* TEXTAUSZUG *
#####
Wie schwer ist die Milchstraße?

Wie viel wiegt unsere Heimatgalaxis, die Milchstraße? Es ist nicht einfach, die wahren Dimensionen eines Objekts zu bestimmen, in dem wir uns aufhalten. Oder können Sie vom Küchentisch aus die Größe eines Hauses bestimmen? Hinzu kommt, dass man einen großen Teil der Masse ja nicht einmal sieht, weil er zur Dunklen Materie gehört. So schätzt man zwar etwa 100 bis 300 Milliarden Sterne. Das ergibt eine sichtbare Masse von etwa 900 Milliarden Sonnen bei einem Durchmesser von 170.000 bis 200.000 Lichtjahren. Aber die sichtbare Masse genügt eben nicht, die Rotation der Sterne in unserer Galaxis zu erklären.

Diese Rotation ist es aber auch, die uns letztlich doch eine Abschätzung der Masse erlaubt. Wie schnell sich die Objekte der Milchstraße bewegen, hängt nämlich von der Gravitation ab, die auf sie wirkt – also von der Masse der Milchstraße. Je weiter draußen sich nun ein Objekt bewegt, desto eher spürt es die Anziehung der gesamten Milchstraße.

Astronomen haben sich deshalb Himmelsobjekte ausgesucht, die die Milchstraße mit großem Abstand umkreisen – Kugelsternhaufen. Die Daten von 34 dieser Objekte, die bis zu 65.000 Lichtjahre entfernt waren, lieferte der ESA-Satellit Gaia. zwölf weitere Kugelsternhaufen mit bis zu 130.000 Lichtjahren Entfernung trug das Weltraumteleskop Hubble bei. Das Ergebnis der kombinierten Messungen sind 1,54 Billionen Sonnenmassen, während bisherige Schätzungen zwischen 900 Milliarden und über zwei Billionen Sonnenmassen lagen.
#####
* BEREITGESTELLTE ANGABEN *
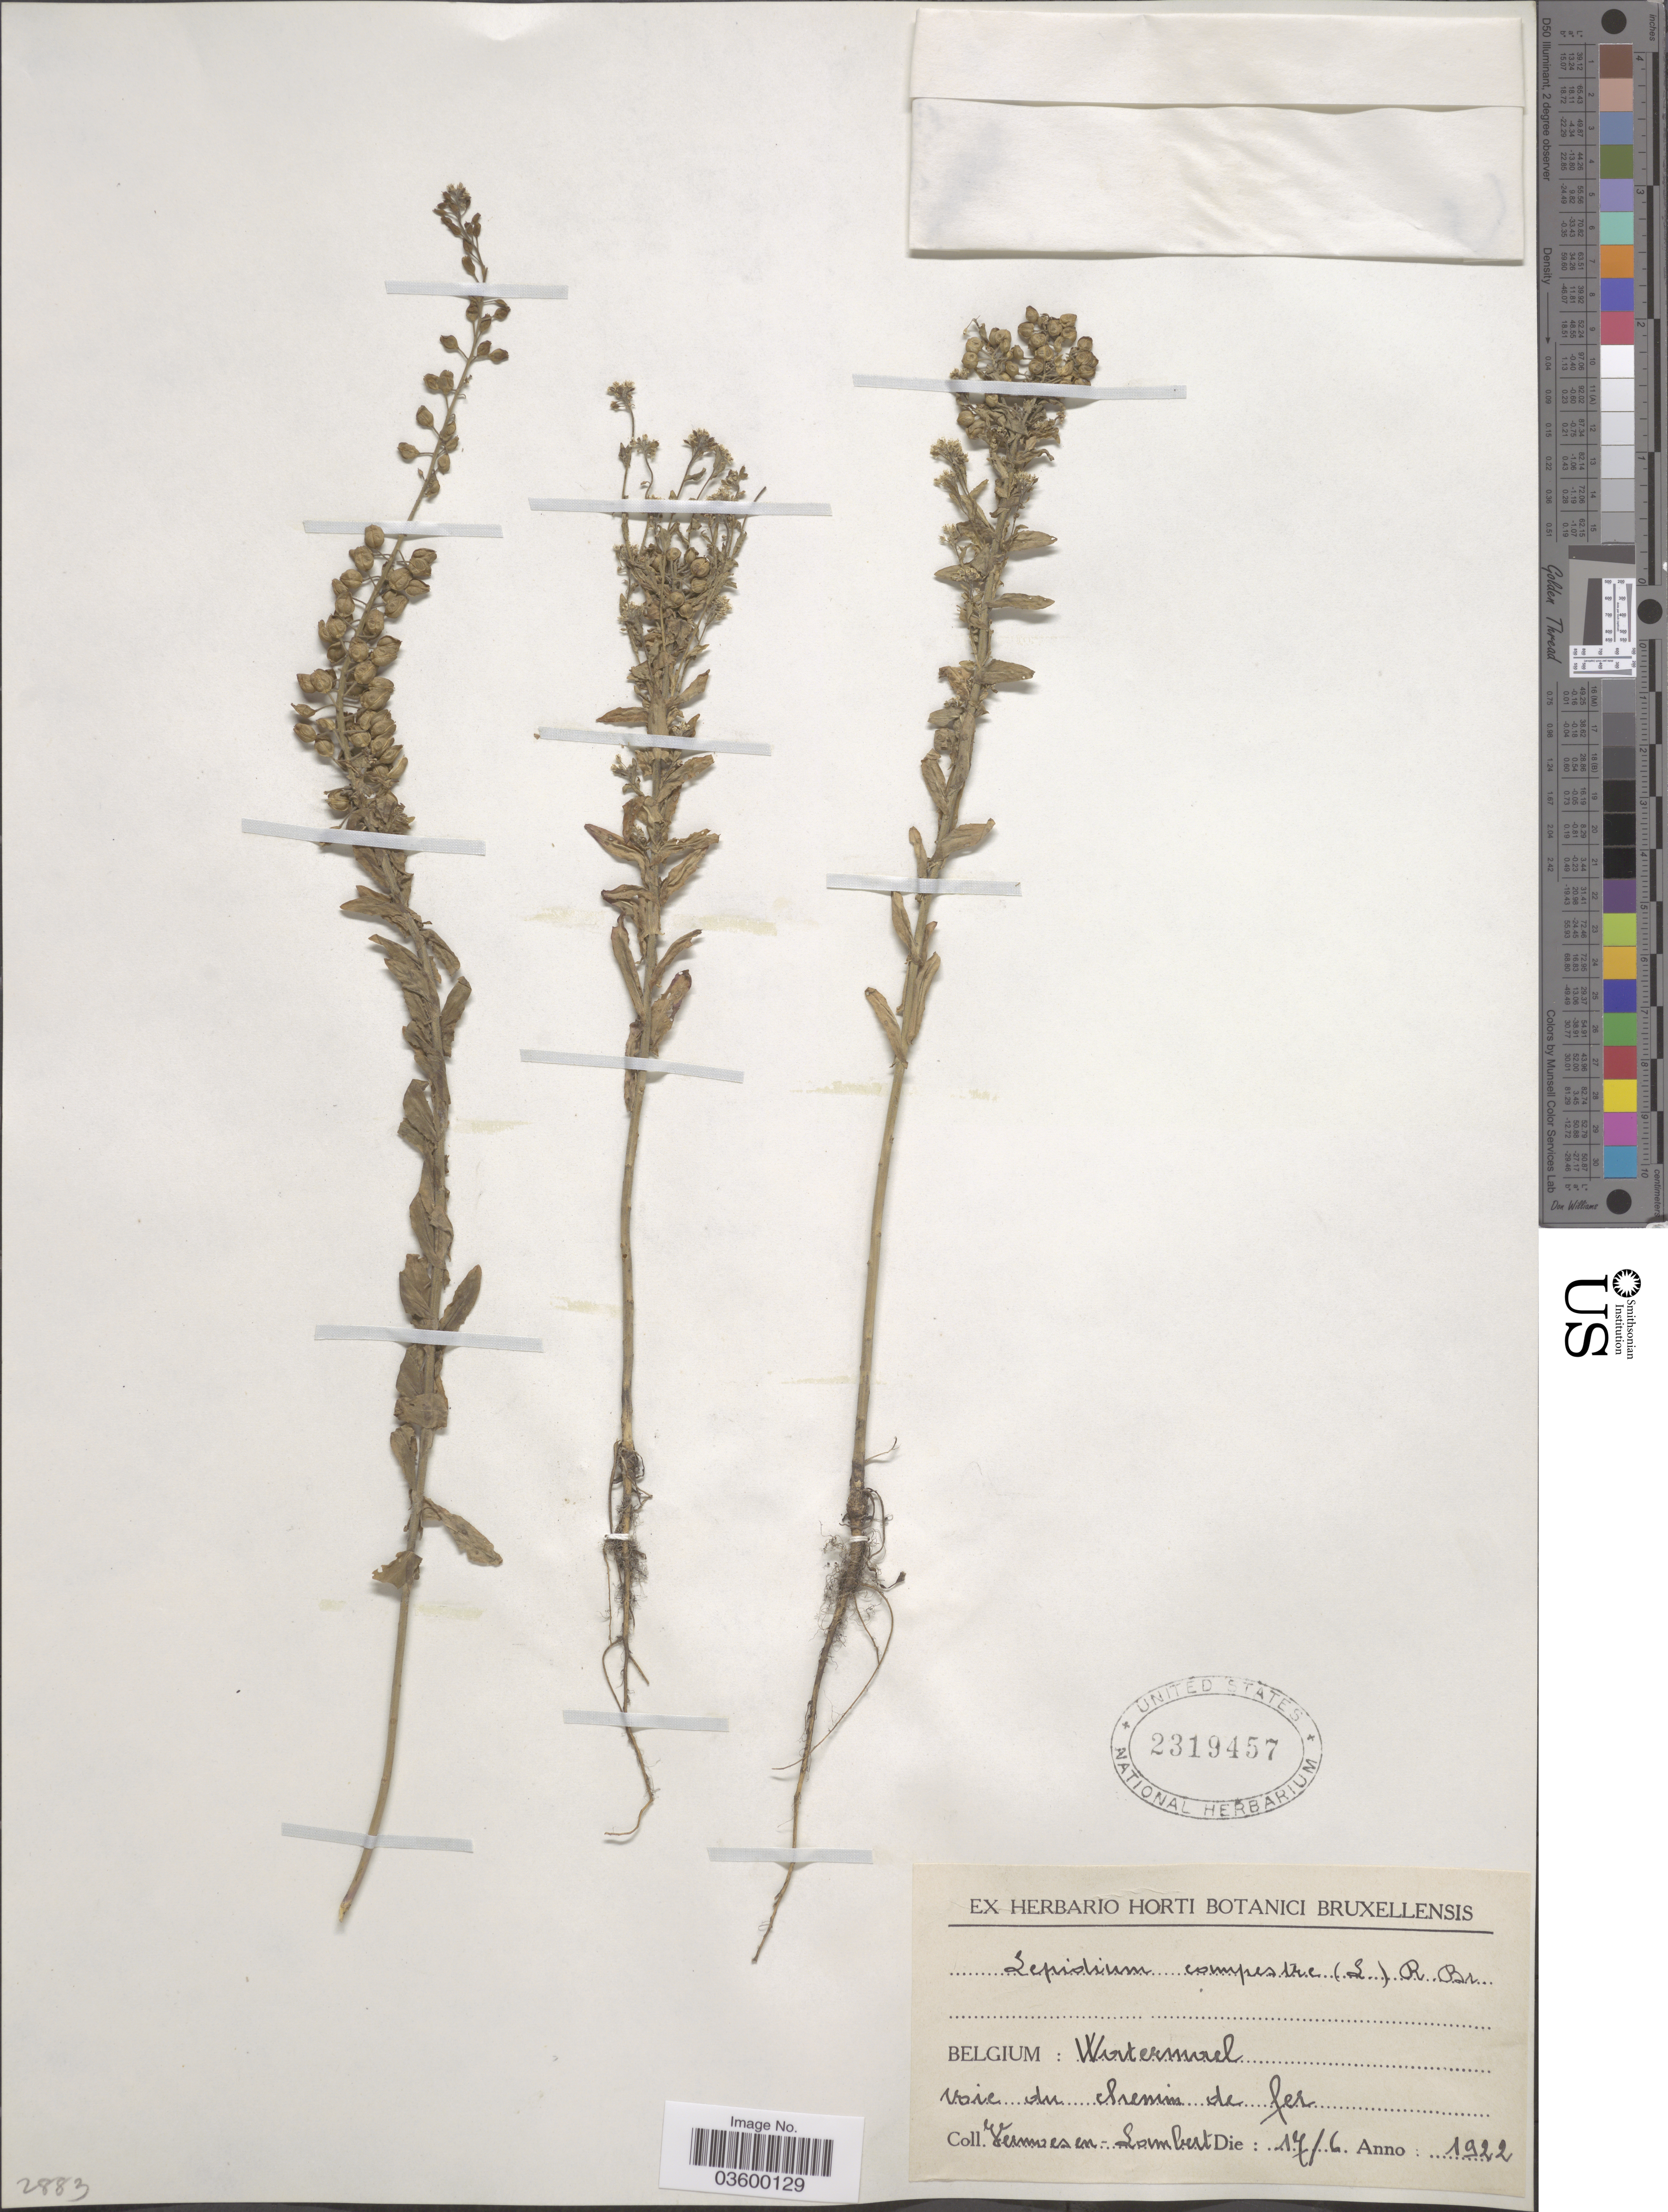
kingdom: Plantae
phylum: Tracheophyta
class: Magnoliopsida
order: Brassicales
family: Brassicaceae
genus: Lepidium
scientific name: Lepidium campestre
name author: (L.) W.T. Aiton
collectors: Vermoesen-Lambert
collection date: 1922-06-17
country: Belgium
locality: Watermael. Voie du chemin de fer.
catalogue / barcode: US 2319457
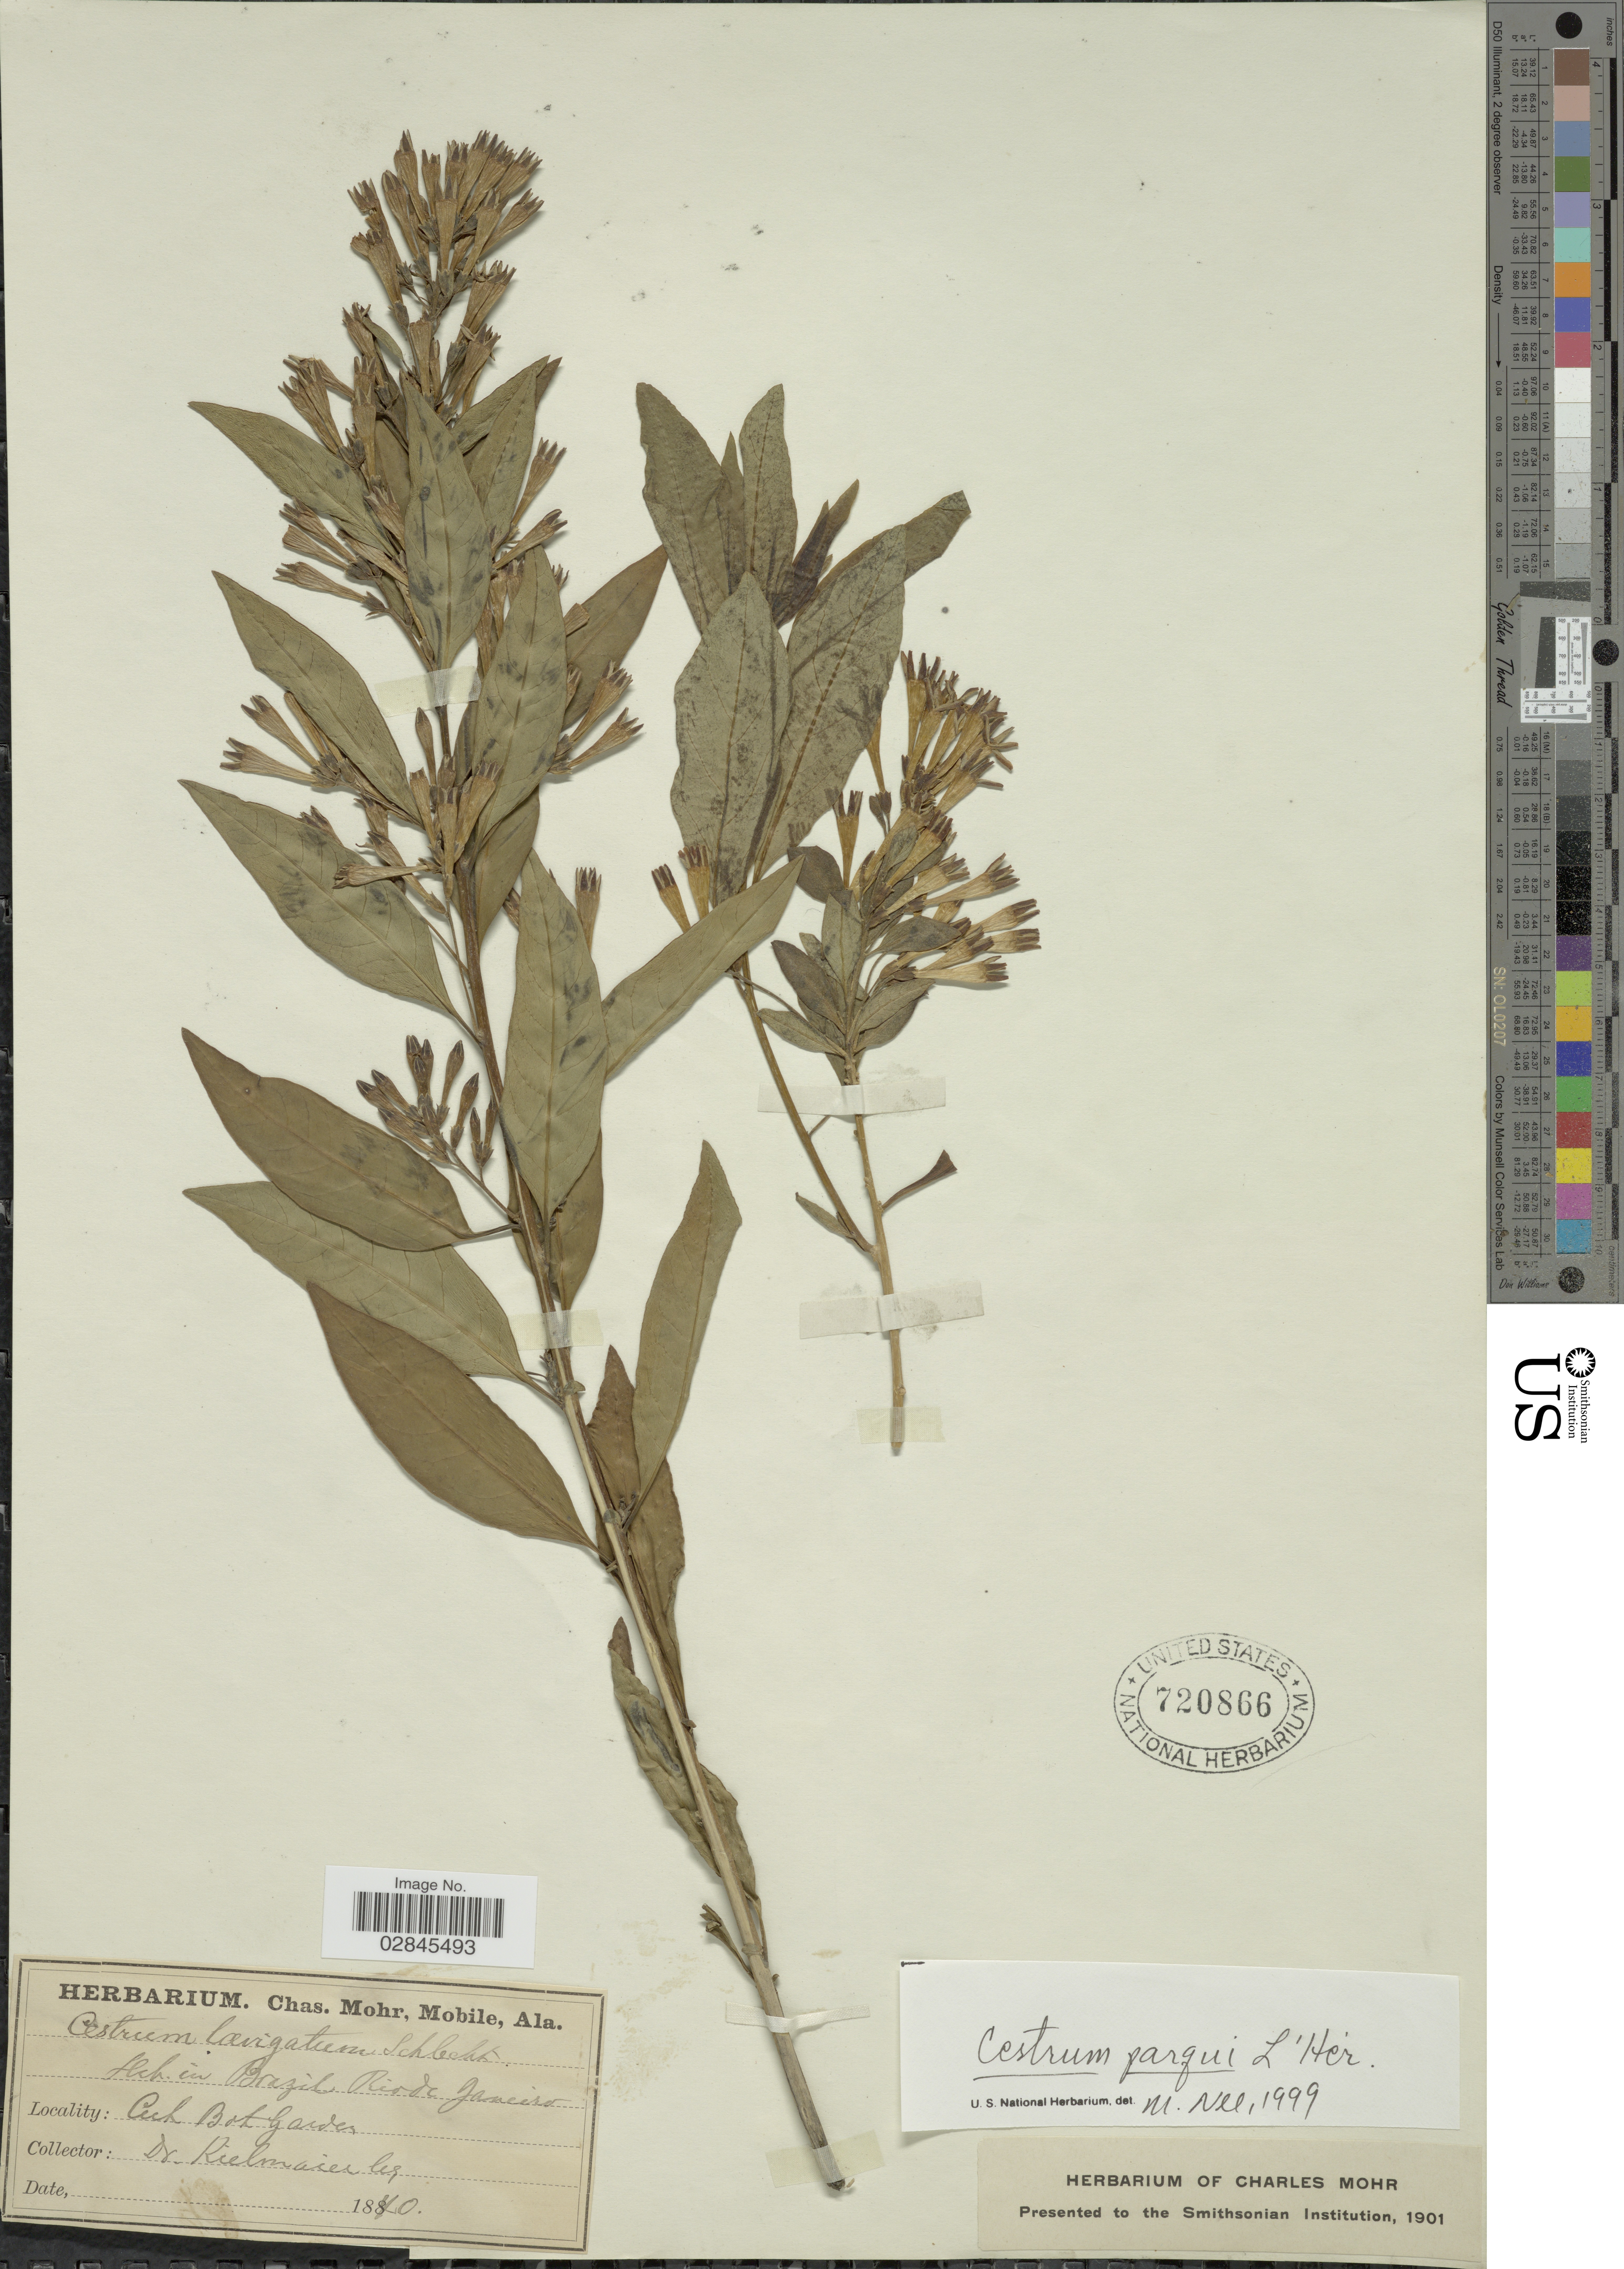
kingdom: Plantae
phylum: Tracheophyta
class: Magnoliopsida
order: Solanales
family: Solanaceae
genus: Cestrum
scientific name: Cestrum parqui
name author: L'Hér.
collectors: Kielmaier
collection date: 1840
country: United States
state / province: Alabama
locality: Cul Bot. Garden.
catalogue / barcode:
#####
* AUFGABEN *
• 1. Wie viele Kugelsternhaufen steuerte das Weltraumteleskop Hubble laut dem Textauszug zur Masse der Milchstraße bei?
• 2. Gib aus dem Textauszug zur Masse der Milchstraße die Passage wieder, die mit „Wie viel wiegt“ beginnt und mit „Galaxis zu erklären.“ endet.

* LÖSUNGEN *
• 1. Zwölf Kugelsternhaufen.

• 2.
Wie viel wiegt unsere Heimatgalaxis, die Milchstraße? Es ist nicht einfach, die wahren Dimensionen eines Objekts zu bestimmen, in dem wir uns aufhalten. Oder können Sie vom Küchentisch aus die Größe eines Hauses bestimmen? Hinzu kommt, dass man einen großen Teil der Masse ja nicht einmal sieht, weil er zur Dunklen Materie gehört. So schätzt man zwar etwa 100 bis 300 Milliarden Sterne. Das ergibt eine sichtbare Masse von etwa 900 Milliarden Sonnen bei einem Durchmesser von 170.000 bis 200.000 Lichtjahren. Aber die sichtbare Masse genügt eben nicht, die Rotation der Sterne in unserer Galaxis zu erklären.